Come è iniziato tutto?
“Lavorare con la famiglia Lopez mi è venuto in mente in modo abbastanza organico, avendo lavorato già con Leslie Ann nel mio primo lungometraggio Man in the Attic, e ha permesso di raccontare la storia del Coming Out di Brendon nel modo più onesto e autentico. Con lui è stata amicizia a prima vista, ma tutti i membri della famiglia hanno saputo aprirsi sui loro problemi più intimi e personali. L’introduzione di Jennifer è esemplare, è qualcosa che Jennifer ha condiviso con vero amore. Ma è stato davvero un affare di famiglia. Personalmente sono stato onorato di essere io a mettere insieme i pezzi del puzzle”.
È stato complicato coinvolgere una star come J.Lo?
“Lei e il suo team sono stati molto umili, hanno reso l’intero film e l’esperienza un piacere.
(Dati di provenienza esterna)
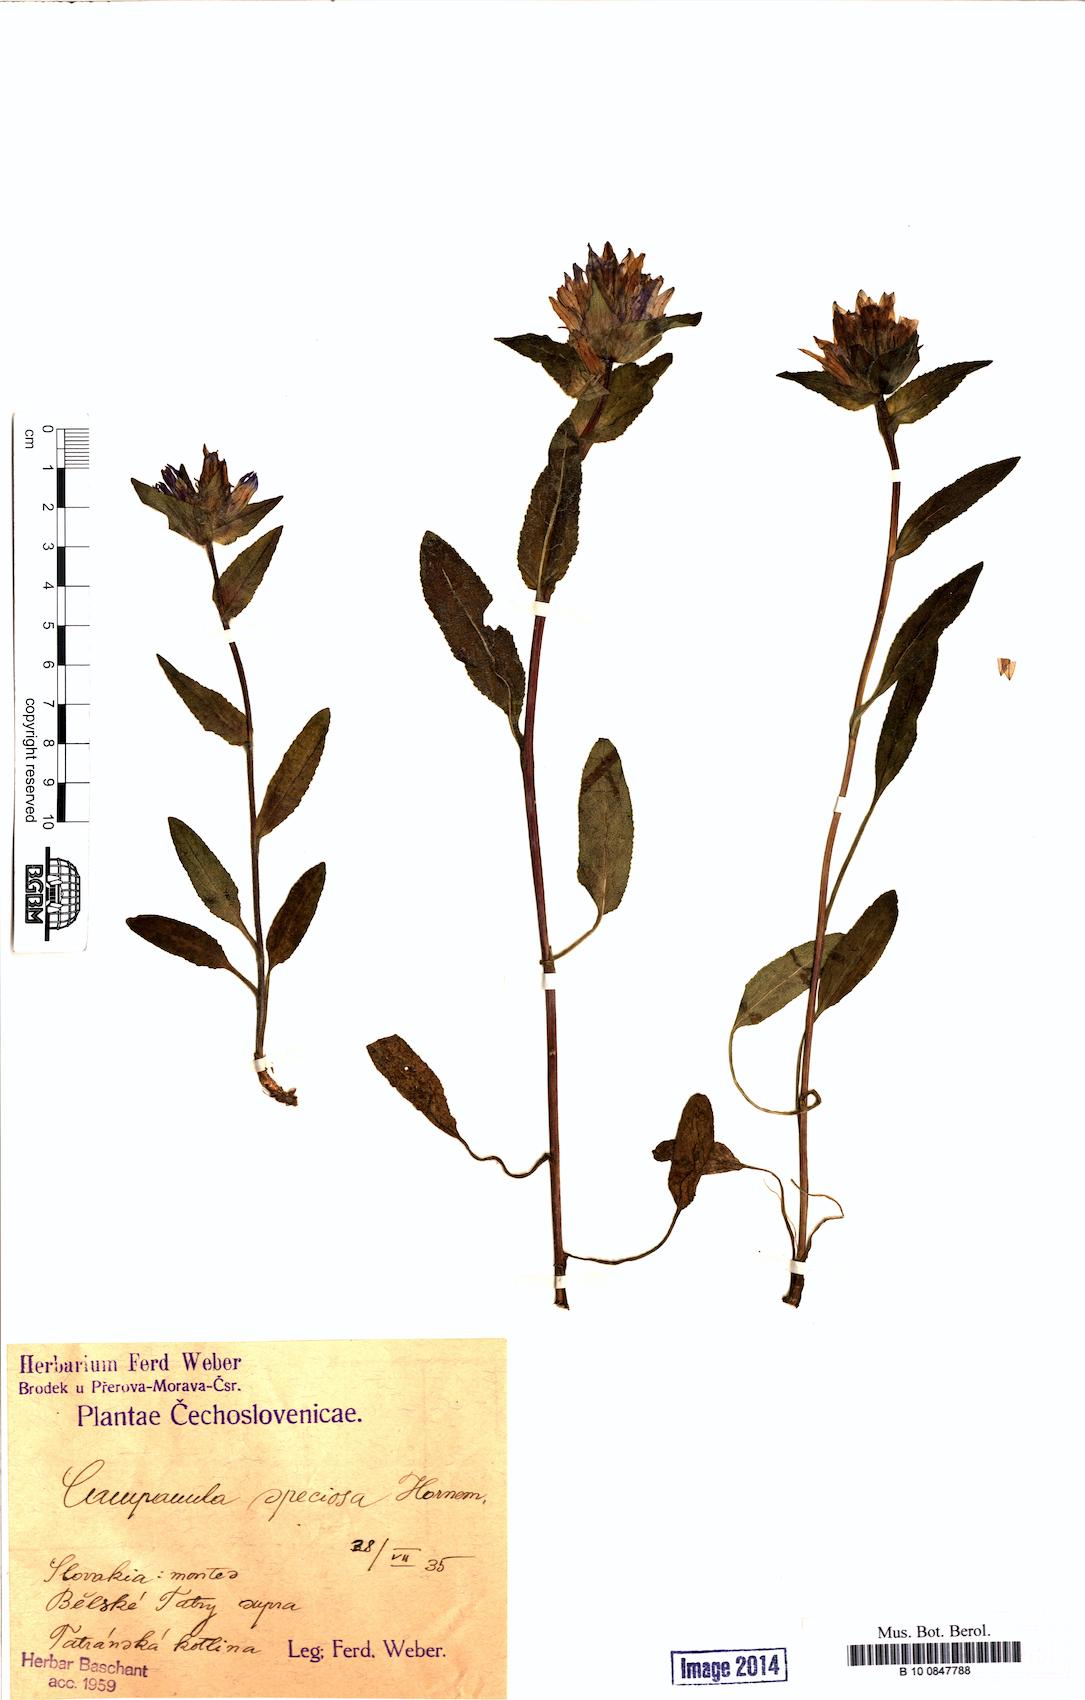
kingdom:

La sua testimonianza è arrivata nel momento giusto in cui il movimento LGBTQIA+ aveva più bisogno di sostegno, visto che molti dei diritti umani della nostra comunità erano a rischio con la precedente amministrazione Trump e l’emergenza Covid ha lasciato soli tanti giovani: Soprattutto in quest’anno di isolamento forzato, visto che in molti nella comunità trans hanno bisogno di particolari cure e attenzione nel processo di transizione. Il messaggio di Jennifer è stato come un salvagente per molti giovani, perché non si sentissero soli”.

Che avrebbe apprezzato anche lei, da giovane…
“Uno dei miei primi ricordi d’infanzia è di me che osservavo i miei giocattoli e Action Figures, esaminandone l’anatomia, chiedendomi chi fossi. Ancora non avevo iniziato il mio lungo viaggio di auto-accettazione, dallo sposare una donna all’uscire allo scoperto e perseguire i miei sogni come regista. Alla prima occasione mi sono unito al Trevor Project come volontario della chat life-line e da allora ho fatto del mio meglio per supportare tanti giovani nei loro Coming Out e aiutare quanti confessassero tendenze suicide. Proprio al Trevor Project il film è stato proiettato una delle prime volte, prima di esser selezionato da GLAAD e diventare argomento di discussione nei panel del Tribeca Film Festival o venire utilizzato come strumento di educazione alla diversità dalle organizzazioni come Esteé Lauder e JP Morgan. Personalmente, un momento indimenticabile è stato quando Draw with Me è stato proiettato nella mia vecchia scuola, in Grecia, davanti a un pubblico di insegnanti, genitori e alla mia stessa famiglia. Mi è rimasto impresso quando mio fratello maggiore ha chiesto a uno dei consulenti un consiglio su cosa dovrebbe dire un genitore al proprio figlio gay o trans, e la risposta è stata: ‘Non si tratta di cosa dire loro, si tratta solo di ascoltarli'”.

Da dove viene l’intervento del Presidente Biden che vediamo nel film?
“È una parte del discorso tenuto all’evento Queerx, dove Brendon ha ricevuto il Revry Visibility Award, che ci è stato consentito di includere nel film”.
State lavorando anche a una distribuzione più ampia e internazionale?
“Attualmente sono disponibili la versione greca e quella spagnola, ma speriamo di raggiungere tutto il mondo aggiungendo altre lingue”.